To follow up on our prediction last month that the Trump Administration may take a more aggressive stance toward the legalization of marijuana, White House Press Secretary Sean Spicer stated during the February 23 daily briefing that he anticipates greater federal enforcement of marijuana laws.  Spicer emphasized the distinction between medical marijuana (the legalization of which President Trump does not oppose) and recreational marijuana.  In discussing the latter, Spicer invoked the country’s opioid addiction crisis, suggesting a link between recreational marijuana use and such other drugs.

Spicer hinted that the Justice Department’s enforcement of federal drug laws would extend to the nine jurisdictions that have legalized recreational marijuana, potentially putting at risk the schemes many of these states have created–or are in the process of creating–to regulate marijuana.  As of today, the recreational use of marijuana is legal in Alaska, California, Colorado, the District of Columbia, Maine, Massachusetts, Nevada, Oregon and Washington.  (Note:  Congress has blocked the DC government from using funds to actually implement a system to regulate recreational marijuana, so although technically legal, there is currently no “market” for recreational marijuana in DC.)

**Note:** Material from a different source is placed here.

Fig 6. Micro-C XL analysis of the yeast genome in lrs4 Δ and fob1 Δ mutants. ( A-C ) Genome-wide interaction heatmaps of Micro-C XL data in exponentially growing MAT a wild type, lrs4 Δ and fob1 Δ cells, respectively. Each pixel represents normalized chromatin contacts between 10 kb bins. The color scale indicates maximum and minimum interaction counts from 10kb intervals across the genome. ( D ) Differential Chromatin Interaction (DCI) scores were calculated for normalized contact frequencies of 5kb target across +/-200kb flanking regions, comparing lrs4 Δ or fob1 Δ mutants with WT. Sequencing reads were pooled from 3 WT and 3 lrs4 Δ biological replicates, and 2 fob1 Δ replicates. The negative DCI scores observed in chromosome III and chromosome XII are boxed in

If President Trump’s Justice Department does begin to pursue more active enforcement of marijuana laws in states that have legalized marijuana, it may meet pushback from Congress.  Just last week, four congressmen announced the formation of the Congressional Cannabis Caucus (the Caucus), a bipartisan organization seeking to change the federal government’s attitude toward legalized marijuana and, notably, to leave the legalization question to the states.  In support of this mission, earlier this month Representative Dana Rohrabacher (R-CA), a member of the Caucus, introduced a bill (HR 975) in the House that would prevent federal enforcement of the Controlled Substances Act (the Act) in states that have legalized the recreational use of marijuana.

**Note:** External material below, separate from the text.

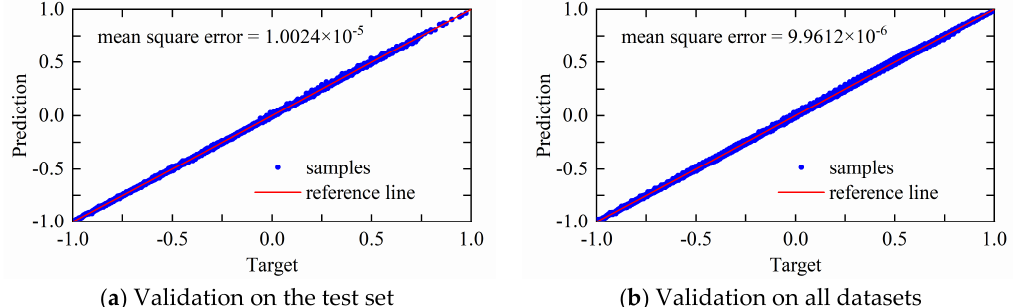
Figure 7. Validation of the trained artificial neural networks.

Likely by design, the bill’s introduction occurred just a day before the confirmation of Jeff Sessions, a vocal opponent of marijuana legalization, as Attorney General.  The bill would add a new section to the Act expressly stating that the Act’s provisions concerning marijuana do not apply to persons acting in compliance with state law regarding the possession or sale of marijuana.  The bill, titled the “Respect State Marijuana Laws Act of 2017,” has been referred to the House Judiciary and Energy and Commerce Committees.

Of course, whether the bill will gain enough support to pass in Congress and survive a potential Trump veto remains to be seen.  Nevertheless, the timing of the bill’s introduction, the bipartisan support it has garnered to date (half of its current cosponsors are Republicans), and the announcement of the Caucus indicate a growing tension between Congress–including some members of President Trump’s own party–and the Administration with respect to the enforcement of federal marijuana laws.